→ **PROBLEM TO SOLVE**: Using the records that follow, copy every line containing the word "ЗАВТРАК".

==========

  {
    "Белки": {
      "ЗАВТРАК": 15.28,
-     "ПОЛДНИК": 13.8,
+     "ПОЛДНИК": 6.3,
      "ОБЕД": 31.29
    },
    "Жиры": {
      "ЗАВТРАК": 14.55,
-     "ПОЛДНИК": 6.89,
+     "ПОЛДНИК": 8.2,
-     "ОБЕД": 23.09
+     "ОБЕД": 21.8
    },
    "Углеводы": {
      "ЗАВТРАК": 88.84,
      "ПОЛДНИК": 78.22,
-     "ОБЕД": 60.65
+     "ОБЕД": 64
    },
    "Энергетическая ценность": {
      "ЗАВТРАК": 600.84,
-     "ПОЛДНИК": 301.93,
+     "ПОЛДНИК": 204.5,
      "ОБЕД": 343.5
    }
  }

==========

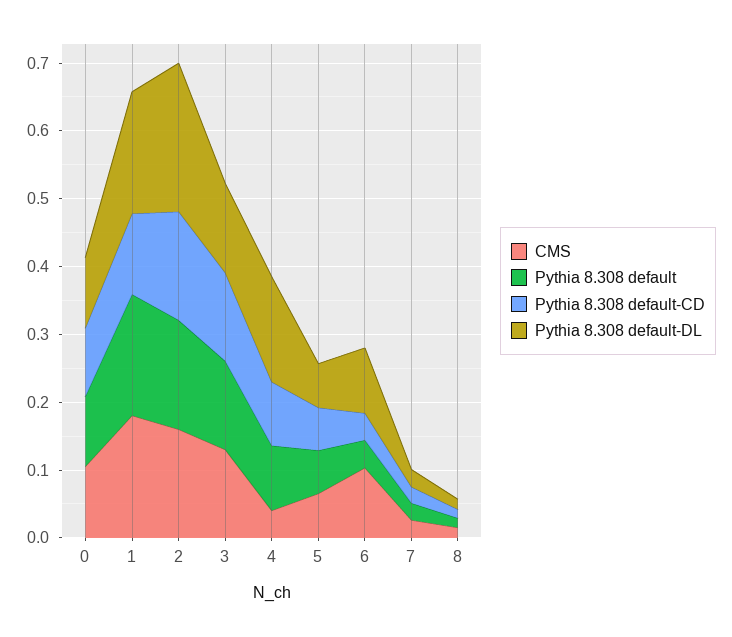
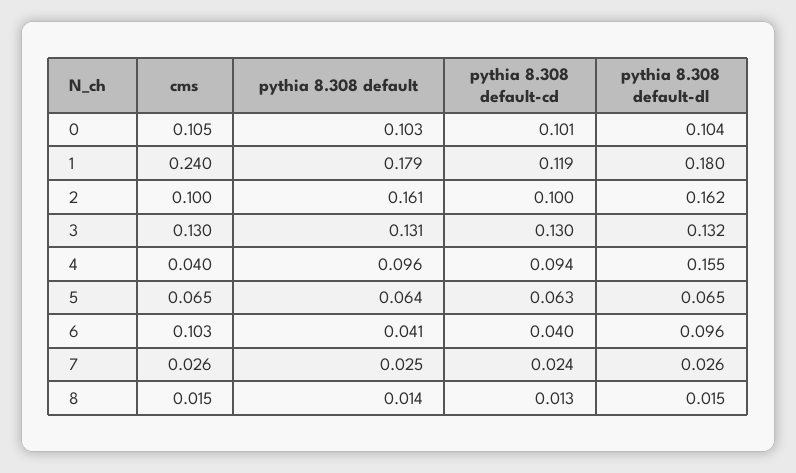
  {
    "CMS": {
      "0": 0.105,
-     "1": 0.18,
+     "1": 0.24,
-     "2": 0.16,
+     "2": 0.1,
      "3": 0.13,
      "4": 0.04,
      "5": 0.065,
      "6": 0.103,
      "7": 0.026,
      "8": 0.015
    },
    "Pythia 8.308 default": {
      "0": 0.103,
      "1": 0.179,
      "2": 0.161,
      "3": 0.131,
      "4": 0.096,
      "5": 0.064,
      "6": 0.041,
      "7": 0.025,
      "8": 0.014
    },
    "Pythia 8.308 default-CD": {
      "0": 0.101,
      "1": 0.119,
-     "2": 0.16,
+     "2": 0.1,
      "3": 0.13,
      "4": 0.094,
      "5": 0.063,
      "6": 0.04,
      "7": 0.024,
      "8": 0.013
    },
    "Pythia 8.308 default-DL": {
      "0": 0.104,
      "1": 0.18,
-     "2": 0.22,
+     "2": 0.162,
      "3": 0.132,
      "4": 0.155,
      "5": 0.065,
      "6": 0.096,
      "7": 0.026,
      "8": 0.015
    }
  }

==========

→ **EXERCISE RESULT**:
      "ЗАВТРАК": 15.28,
      "ЗАВТРАК": 14.55,
      "ЗАВТРАК": 88.84,
      "ЗАВТРАК": 600.84,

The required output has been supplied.